The legendary TV writer and producer Norman Lear is the subject of a new PBS documentary called "Just Another Version of You." The title is taken from a bumper sticker on his car. It's also how he views himself in the world: "At my core, that's what I feel. We are versions of one another."
Not surprisingly, a portion of the documentary is dedicated to Lear’s break-out hit show, “All in the Family.” The series, which launched in 1971, starred Rob Reiner as the hippie son-in-law Mike to Carroll O’Connor’s bigoted Archie Bunker, ran for eight seasons and, in the process, spawned the spin-offs “Maude” and “The Jeffersons.” It also branded Lear as a TV producer who made entertaining comedies about real people dealing with some of the most important issues of the day.

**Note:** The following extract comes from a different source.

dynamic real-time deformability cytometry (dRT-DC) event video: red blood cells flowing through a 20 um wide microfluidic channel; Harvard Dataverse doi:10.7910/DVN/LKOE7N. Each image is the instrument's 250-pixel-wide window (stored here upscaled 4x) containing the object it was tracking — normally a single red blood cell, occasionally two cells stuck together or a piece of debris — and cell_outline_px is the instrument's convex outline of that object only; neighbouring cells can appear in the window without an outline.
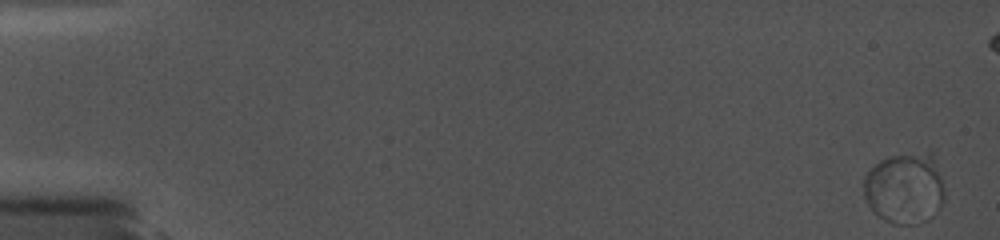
{"species": "common noctule bat (a hibernating species)", "species_latin": "Nyctalus noctula", "temperature_condition": "cold", "stored_images_in_passage": 11, "camera_frame_rate_fps": 5000, "um_per_image_px": 0.085, "animal": {"sex": "female", "body_mass_g": 19.0, "forearm_length_mm": 56.7}, "frame": {"image": 1, "passage_image": 1, "time_ms": 0.0, "image_size_px": [1000, 240], "cell_outline_px": [[944, 200], [940, 208], [892, 220], [888, 220], [872, 212], [864, 196], [864, 176], [880, 160], [892, 156], [932, 152], [944, 188]], "centroid_in_image_um": [76.84, 15.82], "position_along_channel_um": 8.2, "area_um2": 30.87}}
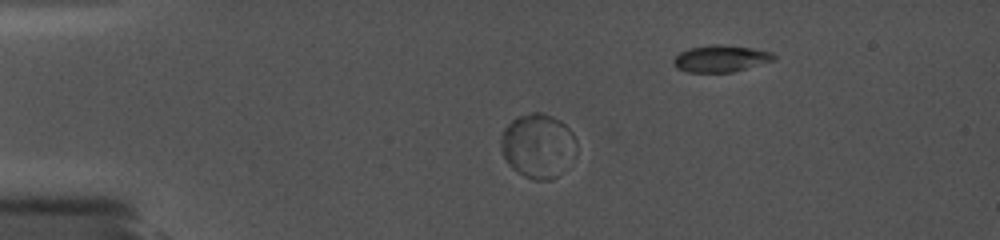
{"frame": {"image": 2, "passage_image": 6, "time_ms": 4.4, "image_size_px": [1000, 240], "cell_outline_px": [[576, 152], [556, 176], [552, 180], [532, 180], [524, 176], [512, 168], [508, 164], [500, 148], [500, 136], [504, 128], [516, 116], [532, 112], [540, 112], [552, 116], [560, 120], [572, 132], [576, 140]], "centroid_in_image_um": [45.69, 12.37], "position_along_channel_um": 39.3, "area_um2": 28.26}}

When Lear put “Good Times” on the air in 1974, it was the first time an African-American family was at the center of a network sitcom. Lear broke another television barrier when Bea Arthur contemplated an abortion on “Maude.” And he's still at it. Lear tells The Frame that he just completed a new version of "One Day at a Time," a Netflix series about three generations of a Cuban-American family starring Rita Moreno that will be released in January 2017.
To achieve his level of success, Lear has faced many conflicts and fostered many collaborations. When he visited The Frame, he shared some of his experiences from almost 50 years of life in the TV business.

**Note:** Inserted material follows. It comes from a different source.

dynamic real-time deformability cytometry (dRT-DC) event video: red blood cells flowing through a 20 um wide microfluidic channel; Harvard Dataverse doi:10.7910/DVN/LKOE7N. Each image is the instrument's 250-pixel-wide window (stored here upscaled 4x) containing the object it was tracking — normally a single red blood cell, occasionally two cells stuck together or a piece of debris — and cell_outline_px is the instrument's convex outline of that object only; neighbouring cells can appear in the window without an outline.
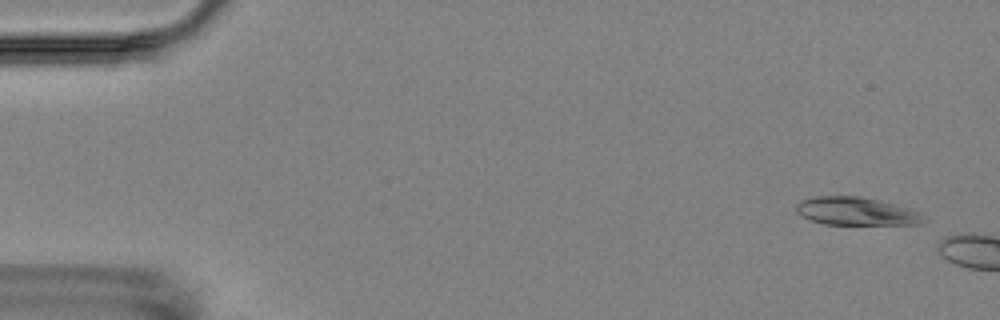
{"species": "Egyptian fruit bat (a non-hibernating species)", "species_latin": "Rousettus aegyptiacus", "temperature_condition": "room temperature", "stored_images_in_passage": 3, "camera_frame_rate_fps": 3000, "um_per_image_px": 0.085, "animal": {"sex": "female"}, "frame": {"image": 1, "passage_image": 1, "time_ms": 0.0, "image_size_px": [1000, 320], "cell_outline_px": [[928, 220], [920, 224], [824, 224], [808, 220], [796, 212], [796, 204], [800, 200], [812, 196], [860, 196], [924, 212], [928, 216]], "centroid_in_image_um": [72.8, 17.96], "position_along_channel_um": 12.2, "area_um2": 21.1}}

On collaboration and resolving conflicts:
Creator/collaborator or collaborator/creator, mine was a giant collaboration. I wasn't the only one. I had the last word, but there were a lot of people who had a lot to say. Certainly the black actors in these shows. There were times we didn't agree and I thought they were right the times we didn't agree and I thought they were wrong. The buck stopped with me, and I had to make those decisions. But I didn't feel as a white man that I couldn't make decisions that involved black actors because — you know, the title of my documentary is "Just Another Version of You," and at my core, that's what I feel. We are versions of one another. You may be black, a good deal younger than I, but you're a man, you're a person, and we have a common humanity. I've always felt that.
On how facing ageism when pitching his show "Guess Who Died," set in a retirement home:
They were saying it's not our demographic. That was always the statement: "Not our demographic. It's funny as hell, we think, but not our demographic." But what's happened now is the New York Times asked the women, Heidi Ewing and Rachel Grady, who made the documentary — the one we're talking about — they asked them to do a seven minute op-doc about "Guess Who Died." That op doc is so powerful... It sold the show.

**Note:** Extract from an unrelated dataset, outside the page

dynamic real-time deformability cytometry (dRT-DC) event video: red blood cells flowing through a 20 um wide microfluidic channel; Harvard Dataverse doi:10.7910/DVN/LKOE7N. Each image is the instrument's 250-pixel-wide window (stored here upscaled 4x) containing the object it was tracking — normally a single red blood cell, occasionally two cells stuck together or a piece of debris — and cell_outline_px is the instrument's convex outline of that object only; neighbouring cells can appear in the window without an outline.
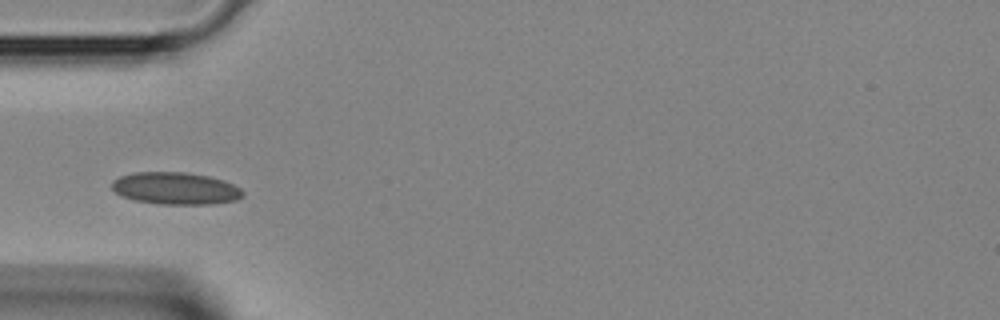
{"species": "Egyptian fruit bat (a non-hibernating species)", "species_latin": "Rousettus aegyptiacus", "temperature_condition": "room temperature", "stored_images_in_passage": 3, "camera_frame_rate_fps": 3000, "um_per_image_px": 0.085, "animal": {"sex": "female"}, "frame": {"image": 1, "passage_image": 3, "time_ms": 0.667, "image_size_px": [1000, 320], "cell_outline_px": [[244, 196], [236, 200], [212, 204], [160, 204], [136, 200], [124, 196], [116, 192], [112, 188], [112, 180], [120, 176], [132, 172], [184, 172], [208, 176], [224, 180], [240, 188], [244, 192]], "centroid_in_image_um": [14.94, 16.0], "position_along_channel_um": 70.1, "area_um2": 24.51}}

On how "that's not our demographic" is a poor excuse for making shows about young, straight, white men:
And that's what they did. Everything you just talked about happened because young creative people pushed and pushed and got all of that going forward. We still have a long way to go on the race issue. When I think of how far LGBT issues came out, the whole issue came out, and where we are today with that, it's so clear how much media mattered in that regard. We have a long way to go with racial issues and such.
On TV's role in tackling social issues:
I don't know if it can lead the way, but it can certainly trigger conversation, and that's what I think it's all about. You couldn't look at some of those shows and not talk about it – I'm talking about some of the shows we do. If anybody's watching "South Park," the chances are they're talking about a lot of things the next day, because it's always dealing with something that's vital and giving really satirical scrutiny on something despite the fact that it's all about kids in South Park. It's a marvel.